That’s right Internet, I’m heading up a post today using a picture of a miniature that I myself have painted! It’s still not finished mind, I’ve been painting other stuff but as I want to spend some time talking about 40k today, I wanted to add a little touch of something personal.
In my last post I touched on the Internet and the impact it has on our gaming. It seems like you can’t hit up a forum without finding a veritable panoply of threads dealing with how to make a list capable of winning tournaments and your average fluff list is buried under all the WAAC-ness.
Now, if one were so inclined when it comes to picking up 40k they could choose their Codex and then just hit up the web for a list that can rock the proverbial kazbar.

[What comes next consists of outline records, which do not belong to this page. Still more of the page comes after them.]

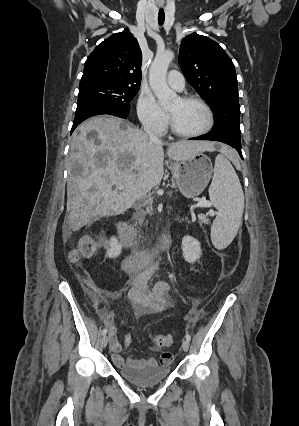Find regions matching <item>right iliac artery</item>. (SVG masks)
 <instances>
[{"mask_svg": "<svg viewBox=\"0 0 299 426\" xmlns=\"http://www.w3.org/2000/svg\"><path fill=\"white\" fill-rule=\"evenodd\" d=\"M107 334V328L103 329L102 331V335H106Z\"/></svg>", "mask_w": 299, "mask_h": 426, "instance_id": "right-iliac-artery-1", "label": "right iliac artery"}]
</instances>
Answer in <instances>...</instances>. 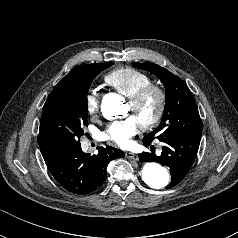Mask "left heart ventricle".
Segmentation results:
<instances>
[{"label":"left heart ventricle","mask_w":238,"mask_h":238,"mask_svg":"<svg viewBox=\"0 0 238 238\" xmlns=\"http://www.w3.org/2000/svg\"><path fill=\"white\" fill-rule=\"evenodd\" d=\"M156 100L155 97H150L144 105L138 110L134 111L130 105H128L127 113L136 119L138 123L149 118L155 111Z\"/></svg>","instance_id":"1"}]
</instances>
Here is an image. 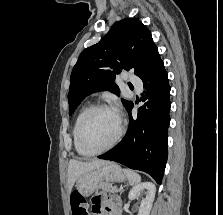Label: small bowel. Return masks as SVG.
I'll use <instances>...</instances> for the list:
<instances>
[{
	"label": "small bowel",
	"instance_id": "c3829d8e",
	"mask_svg": "<svg viewBox=\"0 0 223 215\" xmlns=\"http://www.w3.org/2000/svg\"><path fill=\"white\" fill-rule=\"evenodd\" d=\"M94 215H120L119 201L116 197L106 194H96L92 198Z\"/></svg>",
	"mask_w": 223,
	"mask_h": 215
}]
</instances>
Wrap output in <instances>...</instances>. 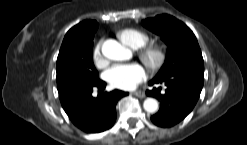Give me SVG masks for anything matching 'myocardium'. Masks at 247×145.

These lists do tend to be “point and click” but there are certain armies where this kind of list building can prove very effective even in the hands on a novice player. I would imagine that most players want to have fun in their games but there is also an inherent part of a player that wants to win.
I’m pretty positive that there will be people out there that will decry my opinion as heresy, no doubt trotting out some abhorrent fluff list composed of nothing but Gretchin or something. Now, obviously we want to have fun, if we’re not having fun then there is no real point in playing. However, what I am interested in is how groups of players balance what they take in their respective environments. I’ve already stated on this blog that I am not a tournament player. Nor and I ever likely to be, most of these events last over two days and Sunday is not a day I feel comfortable spending gaming, it being the Sabbath and all. There may be one day tournaments but we’re then into the territory of me actually having a fully painted army to attend!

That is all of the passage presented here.